Yes, no, we're definitely active. We're certainly speaking to folks. But to your question, I don't think anyone feels like they have a gun to their head at this point, and certainly, most of these transactions do take time.
Yes. And longer term on more of that sort of service opportunity. Is that an area you're investigating as well?
Yes, and there is already a lot of private equity money in this area and a lot of consolidation. So, it is something that we would want to try to be as disciplined as possible on valuations, but recognizing there may be competition.
Just two follow-ups from me. Curious on inventory. So it grew pretty sizeably year-over-year, but more so sequentially curious how much of that is price increase versus volume increase? And then one follow-up.
Yes, it's mostly pricing. Obviously, with the selling prices going up over the last year, buy price has gone up as we previously communicated.
Yes. Generally, our philosophy is not to somehow go long on inventory.

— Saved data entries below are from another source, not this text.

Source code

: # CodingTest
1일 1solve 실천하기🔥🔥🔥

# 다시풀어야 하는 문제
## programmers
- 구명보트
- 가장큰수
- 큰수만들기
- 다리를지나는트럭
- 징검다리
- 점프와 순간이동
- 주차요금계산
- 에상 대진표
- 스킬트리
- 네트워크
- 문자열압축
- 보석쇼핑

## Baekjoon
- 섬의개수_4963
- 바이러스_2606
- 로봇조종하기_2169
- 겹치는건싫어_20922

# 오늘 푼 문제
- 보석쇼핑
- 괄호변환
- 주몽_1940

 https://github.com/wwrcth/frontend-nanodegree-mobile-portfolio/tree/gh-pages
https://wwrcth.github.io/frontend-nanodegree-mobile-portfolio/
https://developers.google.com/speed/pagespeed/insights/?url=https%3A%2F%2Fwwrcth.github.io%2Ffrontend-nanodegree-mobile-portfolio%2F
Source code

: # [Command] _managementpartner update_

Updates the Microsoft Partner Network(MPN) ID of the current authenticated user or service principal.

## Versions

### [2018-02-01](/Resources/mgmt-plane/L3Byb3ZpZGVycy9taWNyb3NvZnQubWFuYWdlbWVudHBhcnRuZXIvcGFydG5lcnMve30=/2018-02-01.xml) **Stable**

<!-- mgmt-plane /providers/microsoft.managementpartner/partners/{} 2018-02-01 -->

Makes sense. Then just one, we saw on the EPA earlier this week, we saw them enforce HFC restrictions on three companies that were not accurately reporting their HFC imports. Curious, if you have thoughts on that enforcement and potentially the EPA actually starting to do a little bit more here?
Yes. No, I think the EPA in this area, I think the EPA has been doing a great job both in constructing regulation that hopefully will prevent any illegal imports or limit illegal imports, as the alliance and the legal import committee of the alliance have been looking at for probably six or seven years now. I do think there are more and more requirements of data, and the EPA staff is absolutely reviewing the data and accuracy. So we are very pleased with those actions. And we can't say that we know more than what's reported, but hopefully, they'll continue to monitor activity and who's reporting and be very aggressive as it relates to those who were not obeying rules and regulations.
Thank you. That concludes our Q&A session. I will now hand the conference back to Brian Coleman, Chairman and CEO of Hudson Technologies for closing remarks. Please go ahead.
Thank you, operator. I'd like to thank our employees for their continued support and dedication to our business. I want to again thank our longtime shareholders and those that recently joined us for their support as well. We look forward to speaking with you after the first quarter results. Have a good night everybody. Thank you.
Thank you everyone. This concludes today's event. You may disconnect at this time and have a wonderful day. Thank you for your participation.